Papular Urticaria


Key Points

  • Papular urticaria refers to a clinical presentation of hypersensitivity reactions to insect bites that results in a distinct cutaneous morphology and natural history.
  • The classic morphology is a symmetric urticarial to papular or papulovesicular eruption, each lesion usually 0.3-1 cm in diameter, which is intensely pruritic, occurs in crops, and lasts a few days to a week.
  • Fleas, bedbugs, mosquitos, and mites are the most common causes of papular urticaria.
  • There is increased seasonal incidence of papular urticaria during the spring and summer months.
  • It is important to note that the bites of many insects can trigger hypersensitivity reactions only in certain individuals. Children are most commonly affected.
  • With repeated exposure, the hypersensitivity reaction wanes and the skin eruption spontaneously resolves or ceases to flare. This may take weeks, months, or even years.
  • The therapeutic strategy is to identify and eliminate the arthropod source and to suppress the resultant inflammatory reaction.

Introduction

Papular urticaria refers to a clinical presentation of hypersensitivity reactions to insect bites that results in a distinct cutaneous morphology and natural history. The classic morphology is a symmetric urticarial to papular or papulovesicular eruption, each lesion usually 0.3-1 cm in diameter, which is intensely pruritic, occurs in crops, and lasts a few days to a week. They may have a central punctum and typically occur on exposed areas of skin (arms, legs). Though they can be caused by a broad spectrum of insect causes, these lesions are termed papular urticaria, independent of the inciting organism. They are commonly caused by arthropod bites. Other common causes include bites by mosquitos, followed by bites by fleas, chiggers, bedbugs, or blackflies (“no-see-ems”). When caused by arthropods, pets or other animals are often the primary host (e.g., Cheyletiella, animal scabies, mite dermatitis, fleas). Exposure to penetrating body parts (setae) of certain moths and caterpillars may cause similar reactions.

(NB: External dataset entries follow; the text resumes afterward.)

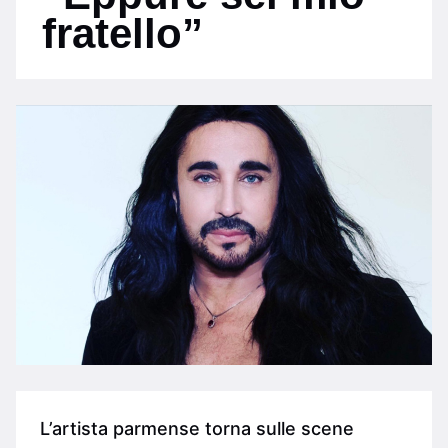
fratello”
L’artista parmense torna sulle scene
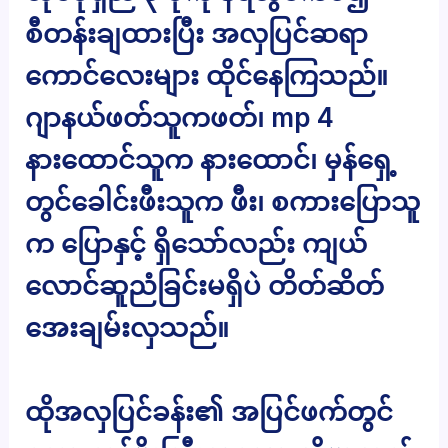
စီတန်းချထားပြီး အလှပြင်ဆရာ
ကောင်လေးများ ထိုင်နေကြသည်။
ဂျာနယ်ဖတ်သူကဖတ်၊ mp 4
နားထောင်သူက နားထောင်၊ မှန်ရှေ့
တွင်ခေါင်းဖီးသူက ဖီး၊ စကားပြောသူ
က ပြောနှင့် ရှိသော်လည်း ကျယ်
လောင်ဆူညံခြင်းမရှိပဲ တိတ်ဆိတ်
အေးချမ်းလှသည်။
ထိုအလှပြင်ခန်း၏ အပြင်ဖက်တွင်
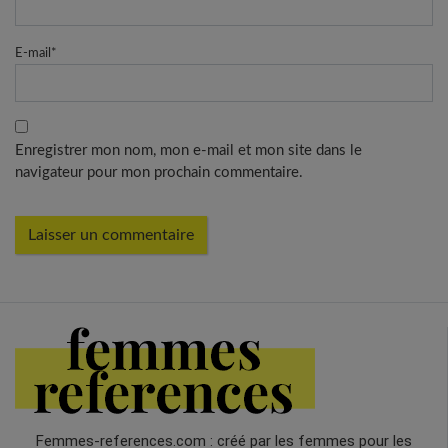
E-mail
*
Enregistrer mon nom, mon e-mail et mon site dans le
navigateur pour mon prochain commentaire.
Femmes-references.com : créé par les femmes pour les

This chapter discusses those hypersensitivity reactions to arthropod bites and exposures from species that do not infest (e.g., live on) humans; scabies and lice are discussed elsewhere.

There is increased seasonal incidence of papular urticaria during the spring and summer months. It is important to note that the bites of many insects can trigger hypersensitivity reactions only in certain individuals. This contributes to a key clue to the natural history of this process—only certain individuals within a household will be affected by papular urticaria, though all household individuals are exposed to the inciting bites. Thus often only a single individual within a household is affected. Children are most commonly affected. They typically present without systemic symptoms and are well-appearing. Over time, with repeated exposure, the hypersensitivity reaction wanes and the skin eruption spontaneously resolves or ceases to flare; this may take weeks, months, or even years. In rare cases, resensitization—marked by increased numbers of lesions and symptoms such as pruritus—may occur.

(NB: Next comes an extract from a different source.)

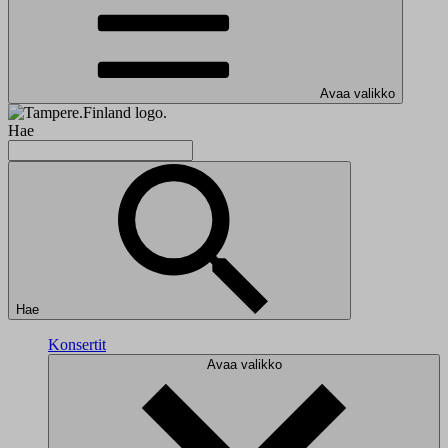
Avaa valikko
Hae
Hae
Konsertit
Avaa valikko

The therapeutic strategy is to identify and eliminate the arthropod source and to suppress the resultant inflammatory reaction. The most difficult step in therapy is identifying the offending arthropod; three factors are needed in this identification:

  • Know the offending arthropods in your geographic region.
  • Know the distribution pattern of bites (i.e., lower leg: fleas, chiggers; grass-exposed areas of arms and face: biting flies, mosquitos).
  • Take a careful history from the patient or family members: Are there pets in the home? Have arthropods or potential arthropod vectors been seen or collected? Is there occupational, travel, or recreational exposure? In difficult cases, this information is critically important and aids in identifying unusual causes of papular urticaria (e.g., rodent mite dermatitis).
  • Exclude human scabies and lice infestation by careful examination of the patient’s body and clothing.

Because papular urticaria can clinically mimic other inflammatory conditions, and may have a widespread eruption, many patients will undergo extensive diagnostic evaluation. It is therefore critical for clinicians to have a high level of suspicion for this entity and recognize the typical morphology and natural history. In classic cases, the diagnosis is clinical and additional diagnostic evaluation is not needed.